+++ Exercise passage +++

Crenadactylus horni
- Conservation status: Least Concern (IUCN 3.1)

Scientific classification
- Kingdom: Animalia
- Phylum: Chordata
- Class: Reptilia
- Order: Squamata
- Suborder: Gekkota
- Family: Diplodactylidae
- Genus: Crenadactylus
- Species: C. horni
- Binomial name: Crenadactylus horni (Lucas & Frost, 1895)

= Crenadactylus horni =

- Genus: Crenadactylus
- Species: horni
- Authority: (Lucas & Frost, 1895)
- Conservation status: LC

Species of gecko

Crenadactylus horni, the Central Uplands clawless gecko, is a species of gecko endemic to the central desert region of Australia.

== Taxonomy ==
A species proposed by Arthur H. S. Lucas and Charles Frost, given the name Ebenavia horni to ally the taxon to a clawless gecko species found in Madagascar, basing their description on material collected on the Horn expedition to central Australia. The taxon was later placed as a subspecies of Crenadactylus ocellatus, but re-elevated to species status in a revision of the genus that recognised seven distinguishable species. The type locality was identified as Charlotte Waters in the Northern Territory.

The specific epithet horni is named by Lucas and Frost for the sponsor of the scientific expedition that provided the type specimen, the pastoralist William Austin Horn.

+++ Information provided +++

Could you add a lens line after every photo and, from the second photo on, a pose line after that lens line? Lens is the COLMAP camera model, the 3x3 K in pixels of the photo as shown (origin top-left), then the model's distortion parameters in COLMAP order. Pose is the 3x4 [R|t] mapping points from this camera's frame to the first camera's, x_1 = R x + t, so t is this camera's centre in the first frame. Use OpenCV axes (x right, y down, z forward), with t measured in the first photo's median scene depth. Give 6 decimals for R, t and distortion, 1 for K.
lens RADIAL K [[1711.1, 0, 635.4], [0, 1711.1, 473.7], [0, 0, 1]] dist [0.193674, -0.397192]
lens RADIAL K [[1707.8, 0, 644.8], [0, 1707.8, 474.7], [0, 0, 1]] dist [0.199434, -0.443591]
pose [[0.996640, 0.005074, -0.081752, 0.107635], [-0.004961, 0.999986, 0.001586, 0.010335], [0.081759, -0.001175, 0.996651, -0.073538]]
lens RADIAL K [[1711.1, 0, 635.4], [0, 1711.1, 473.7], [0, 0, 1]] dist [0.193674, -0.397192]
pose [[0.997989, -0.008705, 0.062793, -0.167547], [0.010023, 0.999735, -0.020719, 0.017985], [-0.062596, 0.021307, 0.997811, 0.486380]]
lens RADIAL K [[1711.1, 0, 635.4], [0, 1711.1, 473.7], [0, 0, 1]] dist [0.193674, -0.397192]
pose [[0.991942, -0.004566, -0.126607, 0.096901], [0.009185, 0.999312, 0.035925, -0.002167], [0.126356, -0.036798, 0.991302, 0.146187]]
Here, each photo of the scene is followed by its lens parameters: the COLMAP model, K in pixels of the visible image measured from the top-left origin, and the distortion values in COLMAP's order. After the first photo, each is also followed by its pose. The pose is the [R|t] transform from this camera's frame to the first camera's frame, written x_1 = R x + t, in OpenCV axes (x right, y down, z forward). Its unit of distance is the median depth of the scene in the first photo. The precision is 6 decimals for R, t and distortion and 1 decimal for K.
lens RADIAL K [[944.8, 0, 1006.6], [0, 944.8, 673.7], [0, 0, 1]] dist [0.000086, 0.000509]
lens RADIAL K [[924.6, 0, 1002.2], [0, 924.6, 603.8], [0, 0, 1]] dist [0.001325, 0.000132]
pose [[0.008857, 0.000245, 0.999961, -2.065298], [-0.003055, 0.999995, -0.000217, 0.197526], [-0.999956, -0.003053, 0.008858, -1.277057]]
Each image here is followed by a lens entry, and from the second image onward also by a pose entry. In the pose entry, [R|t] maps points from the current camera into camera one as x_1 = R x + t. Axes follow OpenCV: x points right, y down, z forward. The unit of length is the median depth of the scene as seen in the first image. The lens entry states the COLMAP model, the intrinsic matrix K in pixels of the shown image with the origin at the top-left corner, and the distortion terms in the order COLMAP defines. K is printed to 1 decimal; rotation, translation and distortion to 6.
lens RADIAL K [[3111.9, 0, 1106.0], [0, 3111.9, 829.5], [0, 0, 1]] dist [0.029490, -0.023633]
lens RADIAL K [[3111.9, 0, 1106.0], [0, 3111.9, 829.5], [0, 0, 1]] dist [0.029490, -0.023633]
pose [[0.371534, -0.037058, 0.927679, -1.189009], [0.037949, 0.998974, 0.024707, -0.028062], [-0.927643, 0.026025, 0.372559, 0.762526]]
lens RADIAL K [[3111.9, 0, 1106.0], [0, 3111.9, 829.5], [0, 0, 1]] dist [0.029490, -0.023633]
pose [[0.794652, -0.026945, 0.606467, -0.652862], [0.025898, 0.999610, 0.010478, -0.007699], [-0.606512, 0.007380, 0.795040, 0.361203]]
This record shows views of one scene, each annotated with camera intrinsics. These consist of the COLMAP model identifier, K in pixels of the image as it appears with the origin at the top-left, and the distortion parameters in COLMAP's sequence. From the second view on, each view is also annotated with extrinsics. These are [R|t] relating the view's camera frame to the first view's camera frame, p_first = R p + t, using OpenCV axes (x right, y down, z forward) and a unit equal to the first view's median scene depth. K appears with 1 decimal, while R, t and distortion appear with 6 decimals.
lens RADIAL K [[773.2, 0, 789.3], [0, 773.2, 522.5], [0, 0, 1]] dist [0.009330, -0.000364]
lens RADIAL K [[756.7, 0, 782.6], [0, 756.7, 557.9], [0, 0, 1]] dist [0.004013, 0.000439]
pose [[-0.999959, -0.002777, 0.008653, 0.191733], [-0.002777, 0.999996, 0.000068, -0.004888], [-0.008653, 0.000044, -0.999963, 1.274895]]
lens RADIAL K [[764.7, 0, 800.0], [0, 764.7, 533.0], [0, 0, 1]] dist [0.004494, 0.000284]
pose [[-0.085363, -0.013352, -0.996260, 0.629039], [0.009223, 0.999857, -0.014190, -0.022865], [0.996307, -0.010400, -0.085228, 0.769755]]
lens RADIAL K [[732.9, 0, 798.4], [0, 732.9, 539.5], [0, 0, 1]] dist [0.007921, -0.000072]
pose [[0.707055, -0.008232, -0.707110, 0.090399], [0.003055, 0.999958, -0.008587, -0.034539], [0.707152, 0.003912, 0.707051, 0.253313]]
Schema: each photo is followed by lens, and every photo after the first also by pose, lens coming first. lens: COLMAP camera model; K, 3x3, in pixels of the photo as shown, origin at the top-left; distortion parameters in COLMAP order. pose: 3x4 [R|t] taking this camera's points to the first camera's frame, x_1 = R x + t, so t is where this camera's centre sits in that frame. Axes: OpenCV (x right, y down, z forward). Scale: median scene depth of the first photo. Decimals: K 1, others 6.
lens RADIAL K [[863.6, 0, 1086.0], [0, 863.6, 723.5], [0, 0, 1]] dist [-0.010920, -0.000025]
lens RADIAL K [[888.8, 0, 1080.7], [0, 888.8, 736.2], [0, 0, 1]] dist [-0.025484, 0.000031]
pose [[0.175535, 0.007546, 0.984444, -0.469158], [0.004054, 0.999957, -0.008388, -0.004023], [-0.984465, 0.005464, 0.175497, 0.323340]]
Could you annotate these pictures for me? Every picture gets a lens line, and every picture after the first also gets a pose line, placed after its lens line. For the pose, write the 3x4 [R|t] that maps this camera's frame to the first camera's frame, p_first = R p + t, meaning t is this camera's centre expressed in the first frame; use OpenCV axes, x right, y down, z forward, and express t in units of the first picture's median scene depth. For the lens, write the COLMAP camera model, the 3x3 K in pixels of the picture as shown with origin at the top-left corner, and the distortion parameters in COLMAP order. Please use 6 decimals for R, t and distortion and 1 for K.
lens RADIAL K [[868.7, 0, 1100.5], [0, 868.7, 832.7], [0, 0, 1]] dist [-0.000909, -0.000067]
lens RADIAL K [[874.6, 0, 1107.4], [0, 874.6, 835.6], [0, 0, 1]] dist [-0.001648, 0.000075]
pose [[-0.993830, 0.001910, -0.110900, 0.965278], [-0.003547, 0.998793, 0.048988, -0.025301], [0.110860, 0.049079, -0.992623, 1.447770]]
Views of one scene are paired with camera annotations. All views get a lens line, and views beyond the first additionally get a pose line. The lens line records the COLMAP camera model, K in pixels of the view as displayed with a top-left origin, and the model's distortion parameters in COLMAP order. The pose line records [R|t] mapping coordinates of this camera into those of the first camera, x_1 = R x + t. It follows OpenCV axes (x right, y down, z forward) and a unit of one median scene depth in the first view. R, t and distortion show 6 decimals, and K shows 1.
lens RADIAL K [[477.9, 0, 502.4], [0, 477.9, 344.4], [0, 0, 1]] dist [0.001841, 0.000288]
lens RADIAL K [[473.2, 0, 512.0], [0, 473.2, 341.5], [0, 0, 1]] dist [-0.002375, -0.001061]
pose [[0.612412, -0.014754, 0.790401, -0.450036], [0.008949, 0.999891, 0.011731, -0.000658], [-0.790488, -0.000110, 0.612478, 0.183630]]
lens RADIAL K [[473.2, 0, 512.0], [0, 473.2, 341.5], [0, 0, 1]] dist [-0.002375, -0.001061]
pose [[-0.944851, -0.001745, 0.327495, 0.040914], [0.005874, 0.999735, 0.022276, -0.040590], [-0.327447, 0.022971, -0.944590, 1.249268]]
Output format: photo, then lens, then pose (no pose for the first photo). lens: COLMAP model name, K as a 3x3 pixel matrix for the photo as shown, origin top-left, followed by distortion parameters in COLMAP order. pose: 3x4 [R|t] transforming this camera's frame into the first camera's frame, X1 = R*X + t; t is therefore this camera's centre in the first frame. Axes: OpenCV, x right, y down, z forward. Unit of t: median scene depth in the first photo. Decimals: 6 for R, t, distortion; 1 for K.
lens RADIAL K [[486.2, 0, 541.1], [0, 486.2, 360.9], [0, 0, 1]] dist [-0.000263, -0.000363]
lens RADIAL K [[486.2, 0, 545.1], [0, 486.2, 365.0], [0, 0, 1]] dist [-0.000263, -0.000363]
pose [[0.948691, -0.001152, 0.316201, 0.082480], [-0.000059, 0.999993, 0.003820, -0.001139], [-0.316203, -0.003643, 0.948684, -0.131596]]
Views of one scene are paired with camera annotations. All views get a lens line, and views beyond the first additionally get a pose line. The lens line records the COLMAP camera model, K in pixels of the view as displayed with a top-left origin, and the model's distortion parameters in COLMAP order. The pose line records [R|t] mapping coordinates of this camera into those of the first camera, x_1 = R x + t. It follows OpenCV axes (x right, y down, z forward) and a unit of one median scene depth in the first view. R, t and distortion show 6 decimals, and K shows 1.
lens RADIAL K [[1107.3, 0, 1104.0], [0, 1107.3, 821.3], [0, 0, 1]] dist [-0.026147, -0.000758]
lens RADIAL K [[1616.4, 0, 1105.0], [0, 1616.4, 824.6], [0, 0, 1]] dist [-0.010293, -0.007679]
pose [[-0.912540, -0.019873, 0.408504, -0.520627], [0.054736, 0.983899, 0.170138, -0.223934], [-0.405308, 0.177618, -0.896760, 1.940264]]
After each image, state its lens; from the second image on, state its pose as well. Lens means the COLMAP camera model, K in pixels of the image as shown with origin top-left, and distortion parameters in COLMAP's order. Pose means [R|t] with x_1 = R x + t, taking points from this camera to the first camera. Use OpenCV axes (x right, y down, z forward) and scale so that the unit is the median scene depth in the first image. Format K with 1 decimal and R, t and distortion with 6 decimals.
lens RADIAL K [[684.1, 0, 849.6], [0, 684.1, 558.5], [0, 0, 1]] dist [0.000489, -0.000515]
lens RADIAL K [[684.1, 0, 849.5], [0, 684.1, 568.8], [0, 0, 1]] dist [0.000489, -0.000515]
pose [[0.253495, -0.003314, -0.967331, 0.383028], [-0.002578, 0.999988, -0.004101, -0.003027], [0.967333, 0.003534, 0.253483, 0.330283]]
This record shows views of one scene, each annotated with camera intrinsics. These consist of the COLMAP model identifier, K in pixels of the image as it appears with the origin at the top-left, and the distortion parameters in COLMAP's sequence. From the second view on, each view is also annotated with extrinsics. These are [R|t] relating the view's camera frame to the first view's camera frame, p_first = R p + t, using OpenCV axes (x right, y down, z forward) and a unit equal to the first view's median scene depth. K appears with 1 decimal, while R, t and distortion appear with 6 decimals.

+++

• **Tasks for this exercise**
**a)** According to the passage on Crenadactylus horni, what was identified as the type locality of the species?
**b)** Summarize the passage on Crenadactylus horni in two sentences.
**c)** From the passage on Crenadactylus horni, reproduce word for word the part that opens with the words "Crenadactylus horni, the" and closes with "William Austin Horn.".

• **Answer section**
**a)** Charlotte Waters in the Northern Territory.

**b)** Crenadactylus horni, the Central Uplands clawless gecko, is endemic to Australia's central desert region and was first described by Lucas and Frost as Ebenavia horni from material collected on the Horn expedition. It was later treated as a subspecies of Crenadactylus ocellatus before being restored to species status, and its epithet honors the expedition's sponsor, the pastoralist William Austin Horn.

**c)**
Crenadactylus horni, the Central Uplands clawless gecko, is a species of gecko endemic to the central desert region of Australia.

== Taxonomy ==
A species proposed by Arthur H. S. Lucas and Charles Frost, given the name Ebenavia horni to ally the taxon to a clawless gecko species found in Madagascar, basing their description on material collected on the Horn expedition to central Australia. The taxon was later placed as a subspecies of Crenadactylus ocellatus, but re-elevated to species status in a revision of the genus that recognised seven distinguishable species. The type locality was identified as Charlotte Waters in the Northern Territory.

The specific epithet horni is named by Lucas and Frost for the sponsor of the scientific expedition that provided the type specimen, the pastoralist William Austin Horn.